▶ [Task]: Count the rows below that contain the string "olejů", and reply with the number alone.

▶ [Recorded data]:
────────────────────────────────────────

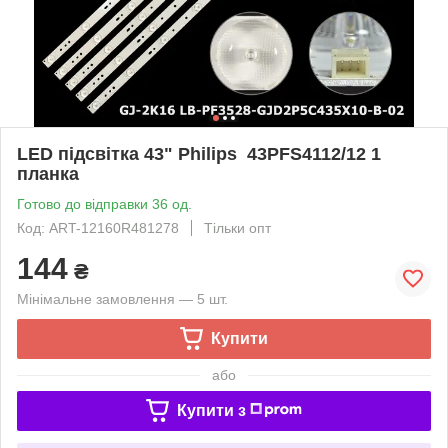
LED підсвітка 43" Philips 43PFS4112/12 1
планка
Готово до відправки 36 од.
Код: ART-12160R481278
Тільки опт
144
₴
Мінімальне замовлення — 5 шт.
Купити
або
Купити з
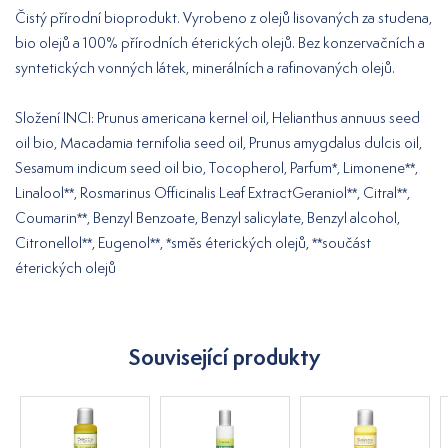
Čistý přírodní bioprodukt. Vyrobeno z olejů lisovaných za studena,
bio olejů a 100% přírodních éterických olejů. Bez konzervačních a
syntetických vonných látek, minerálních a rafinovaných olejů.
Složení INCI: Prunus americana kernel oil, Helianthus annuus seed
oil bio, Macadamia ternifolia seed oil, Prunus amygdalus dulcis oil,
Sesamum indicum seed oil bio, Tocopherol, Parfum*, Limonene**,
Linalool**, Rosmarinus Officinalis Leaf ExtractGeraniol**, Citral**,
Coumarin**, Benzyl Benzoate, Benzyl salicylate, Benzyl alcohol,
Citronellol**, Eugenol**, *směs éterických olejů, **součást
éterických olejů
Související produkty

────────────────────────────────────────

▶ [Answer section]: 5